I don’t like congratulating you often but this is an awesome case. Subtle findings, VSS inconsistent with the case. CXR is concerning, neuro findings and vascular findings are concerning. Great pick up, keep your eyes open people!
The use of abd ultrasound has drastically changed diagnosis of AAA and dissection involving the abdomen.
I would have loved to take a look at the aortic arch. The cardiac probe is placed at the sternal notch and aimed inferiorly. Can see the arch pretty well. Practice on normal people so you can appreciate an intimal flap on dissection patient. Ill attach a decent article that unfortunately has no images up in Hugh’s post. And see the link below.
Follow up question, why would one ultrasound the heart in this patient, ie what are the ways aortic dissection kills you?
http://123sonography.com/node/755
Since all the Big Names (excluding Neagum) were commenting, I figured I needed to reply.
The two coronary arteries originate from the left side of the heart at the beginning (root) of the aorta, just after the aorta exits the left ventricle. The left coronary artery originates from the left aortic sinus, while the right coronary artery originates from the right aortic sinus. No artery arises from the posterior aortic sinus. The coronary arteries are classified as “end circulation”, since they represent the only source of blood supply to the myocardium; there is very little redundant blood supply, which is why blockage of these vessels can be so critical.

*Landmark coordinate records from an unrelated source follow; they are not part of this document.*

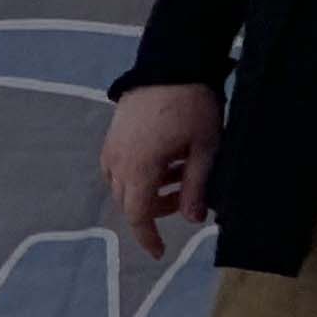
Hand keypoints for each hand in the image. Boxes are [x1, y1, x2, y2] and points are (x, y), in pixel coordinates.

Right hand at [101, 83, 222, 258]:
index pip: (138, 215)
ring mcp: (111, 149)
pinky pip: (119, 168)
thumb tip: (193, 220)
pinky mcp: (112, 136)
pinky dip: (139, 175)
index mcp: (140, 168)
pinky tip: (163, 160)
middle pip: (130, 202)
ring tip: (179, 174)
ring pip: (124, 186)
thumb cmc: (192, 106)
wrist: (170, 64)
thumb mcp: (205, 148)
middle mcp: (118, 162)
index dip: (148, 237)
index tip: (160, 252)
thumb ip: (196, 186)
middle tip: (186, 199)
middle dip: (156, 209)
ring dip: (149, 190)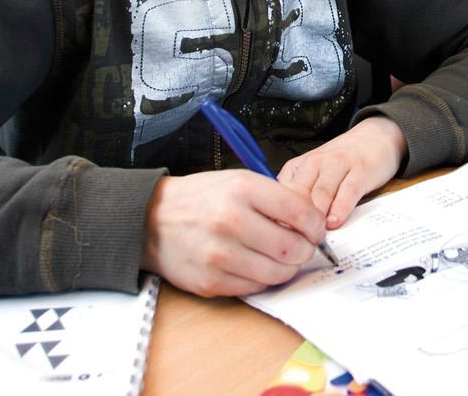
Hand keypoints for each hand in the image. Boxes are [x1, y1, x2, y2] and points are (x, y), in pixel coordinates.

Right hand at [140, 170, 325, 296]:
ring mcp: (219, 255)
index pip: (300, 213)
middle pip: (293, 248)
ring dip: (287, 268)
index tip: (315, 229)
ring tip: (280, 257)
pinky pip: (255, 287)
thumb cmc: (200, 199)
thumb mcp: (238, 181)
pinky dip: (263, 279)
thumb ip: (277, 197)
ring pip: (277, 273)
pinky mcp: (210, 281)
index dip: (316, 225)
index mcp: (242, 190)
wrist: (151, 220)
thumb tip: (313, 219)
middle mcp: (230, 221)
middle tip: (302, 246)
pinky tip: (256, 265)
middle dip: (305, 250)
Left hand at [279, 117, 406, 229]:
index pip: (280, 194)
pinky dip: (340, 208)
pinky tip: (335, 222)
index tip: (278, 239)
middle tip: (295, 246)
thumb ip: (299, 197)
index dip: (279, 218)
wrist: (374, 138)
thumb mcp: (312, 175)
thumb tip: (284, 229)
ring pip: (321, 194)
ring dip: (316, 218)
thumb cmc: (340, 163)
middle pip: (299, 196)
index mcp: (297, 166)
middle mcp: (315, 163)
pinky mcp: (360, 171)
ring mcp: (338, 165)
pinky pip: (347, 191)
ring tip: (314, 239)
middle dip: (296, 222)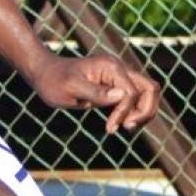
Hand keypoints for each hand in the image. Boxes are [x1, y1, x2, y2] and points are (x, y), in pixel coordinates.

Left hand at [28, 52, 160, 133]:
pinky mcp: (116, 85)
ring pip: (147, 93)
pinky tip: (121, 123)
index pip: (132, 92)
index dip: (124, 112)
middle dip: (144, 111)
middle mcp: (119, 69)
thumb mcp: (71, 88)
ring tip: (124, 127)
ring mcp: (119, 76)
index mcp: (111, 67)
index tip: (109, 128)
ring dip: (143, 112)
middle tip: (127, 127)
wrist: (45, 73)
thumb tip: (122, 96)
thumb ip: (96, 92)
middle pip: (151, 89)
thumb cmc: (54, 80)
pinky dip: (134, 112)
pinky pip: (136, 98)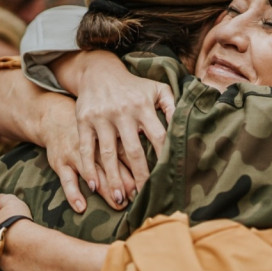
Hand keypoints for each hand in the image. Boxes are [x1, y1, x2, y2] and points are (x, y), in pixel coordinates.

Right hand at [74, 62, 174, 208]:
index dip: (163, 157)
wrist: (99, 72)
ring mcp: (102, 118)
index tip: (168, 177)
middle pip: (133, 150)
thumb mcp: (157, 89)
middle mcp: (123, 113)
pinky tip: (94, 185)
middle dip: (140, 175)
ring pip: (109, 153)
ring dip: (114, 178)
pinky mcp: (84, 121)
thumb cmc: (134, 86)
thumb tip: (187, 124)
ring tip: (121, 198)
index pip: (158, 136)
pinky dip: (89, 167)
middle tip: (145, 197)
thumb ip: (173, 107)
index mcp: (143, 106)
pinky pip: (87, 148)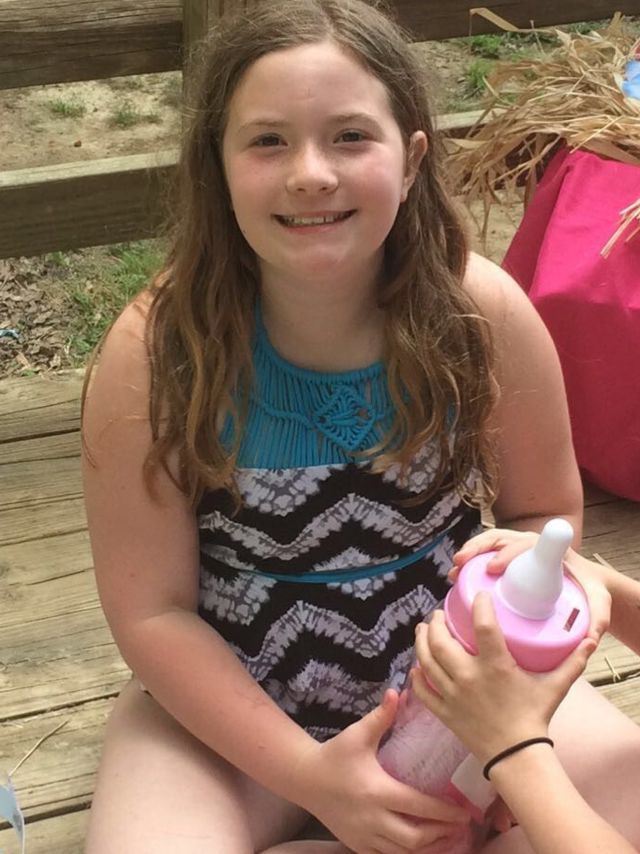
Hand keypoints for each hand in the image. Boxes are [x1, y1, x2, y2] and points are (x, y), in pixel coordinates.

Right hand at [292, 690, 471, 853]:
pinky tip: (423, 847)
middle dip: (442, 835)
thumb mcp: (357, 734)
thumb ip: (381, 716)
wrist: (304, 779)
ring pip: (403, 853)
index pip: (418, 806)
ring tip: (450, 839)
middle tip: (462, 827)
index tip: (465, 812)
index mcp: (376, 791)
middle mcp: (372, 818)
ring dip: (429, 848)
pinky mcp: (357, 845)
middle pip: (415, 838)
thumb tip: (397, 692)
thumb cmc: (335, 755)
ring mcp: (364, 836)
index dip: (444, 812)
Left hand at [412, 595, 596, 764]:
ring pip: (426, 661)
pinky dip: (416, 676)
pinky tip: (416, 666)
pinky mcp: (444, 712)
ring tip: (423, 629)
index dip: (479, 605)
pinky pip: (422, 691)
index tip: (478, 595)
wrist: (517, 757)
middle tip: (439, 614)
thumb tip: (590, 641)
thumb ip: (572, 663)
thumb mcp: (555, 688)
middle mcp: (469, 677)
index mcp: (495, 667)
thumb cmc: (535, 719)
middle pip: (441, 640)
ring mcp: (453, 694)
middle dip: (436, 622)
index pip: (483, 625)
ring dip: (421, 641)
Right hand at [451, 528, 611, 642]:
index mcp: (551, 550)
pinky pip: (485, 553)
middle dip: (477, 548)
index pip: (524, 545)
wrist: (587, 583)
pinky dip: (469, 559)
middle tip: (461, 564)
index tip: (493, 569)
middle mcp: (530, 546)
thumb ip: (599, 618)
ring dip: (469, 552)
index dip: (506, 553)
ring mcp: (517, 550)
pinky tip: (457, 574)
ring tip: (454, 570)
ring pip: (488, 543)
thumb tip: (590, 638)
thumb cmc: (591, 590)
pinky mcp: (507, 559)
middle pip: (499, 539)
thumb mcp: (600, 602)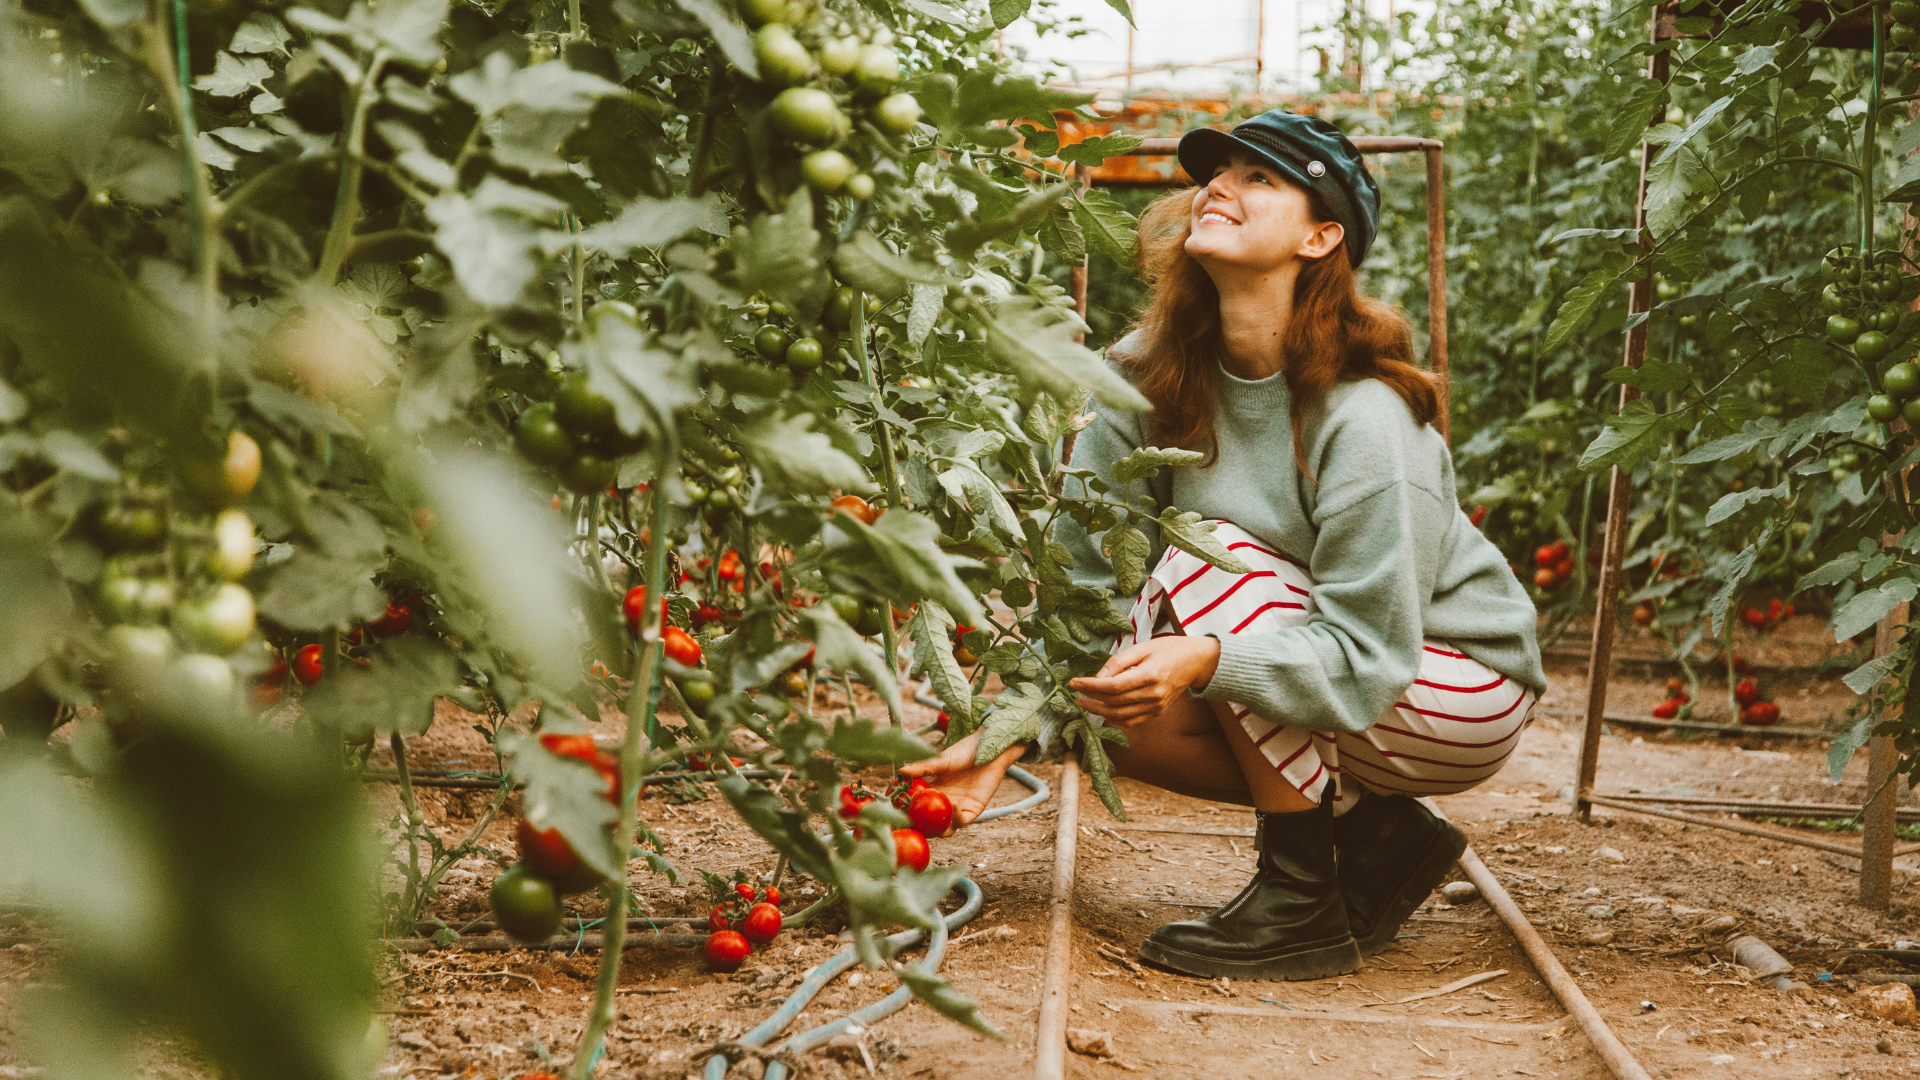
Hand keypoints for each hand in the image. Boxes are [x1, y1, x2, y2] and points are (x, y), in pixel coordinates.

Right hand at [898, 730, 1024, 828]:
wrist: (989, 749)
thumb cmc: (965, 752)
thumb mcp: (940, 760)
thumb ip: (922, 768)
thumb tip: (900, 772)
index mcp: (934, 791)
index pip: (918, 807)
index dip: (908, 813)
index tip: (897, 813)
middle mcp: (945, 802)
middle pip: (930, 823)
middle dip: (921, 827)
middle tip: (913, 825)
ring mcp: (959, 808)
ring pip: (946, 828)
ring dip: (938, 829)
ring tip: (932, 821)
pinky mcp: (974, 809)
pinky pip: (963, 821)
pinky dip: (956, 818)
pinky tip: (953, 806)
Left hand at [1067, 635, 1220, 726]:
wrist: (1195, 662)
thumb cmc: (1168, 649)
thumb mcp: (1142, 647)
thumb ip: (1119, 661)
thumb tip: (1097, 675)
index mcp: (1150, 675)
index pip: (1113, 686)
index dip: (1091, 686)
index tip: (1074, 682)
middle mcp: (1154, 694)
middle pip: (1114, 702)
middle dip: (1091, 698)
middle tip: (1075, 692)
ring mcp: (1157, 706)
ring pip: (1120, 716)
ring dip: (1099, 711)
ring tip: (1083, 702)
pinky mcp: (1157, 712)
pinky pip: (1131, 721)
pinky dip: (1114, 718)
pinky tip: (1102, 710)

Aortic insufficiency (AI) occurs in half to two-thirds of ascending aortic dissections, and the murmur of aortic insufficiency is audible in about 1/3 of proximal dissections. The intensity of the murmur is dependent on the blood pressure and may be inaudible in the event of hypotension.
There are multiple etiologies for AI in the setting of ascending aortic dissection. The dissection may dilate the annulus of the aortic valve, so that the leaflets of the valve cannot coapt. Another mechanism is that the dissection may extend into the aortic root and detach the aortic valve leaflets. The third mechanism is that if there was an extensive intimal tear, the intimal flap may prolapse into the LV outflow tract, causing intimal intussusception into the aortic valve preventing proper valve closure.
Myocardial infarction occurs in 1–2% of aortic dissections. The etiology of the infarction is involvement of the coronary arteries in the dissection. The right coronary artery is involved more commonly than the left coronary artery. If the myocardial infarction is treated with thrombolytic therapy, the mortality increases to over 70%, mostly due to hemorrhage into the pericardial sac causing pericardial tamponade. Because aortic dissection may present to the emergency room physician similar to a myocardial infarction, the physician must be careful to make the proper diagnosis prior to initiating treatment for myocardial infarction, since the treatment regimen for myocardial infarction can be lethal to an individual presenting with aortic dissection.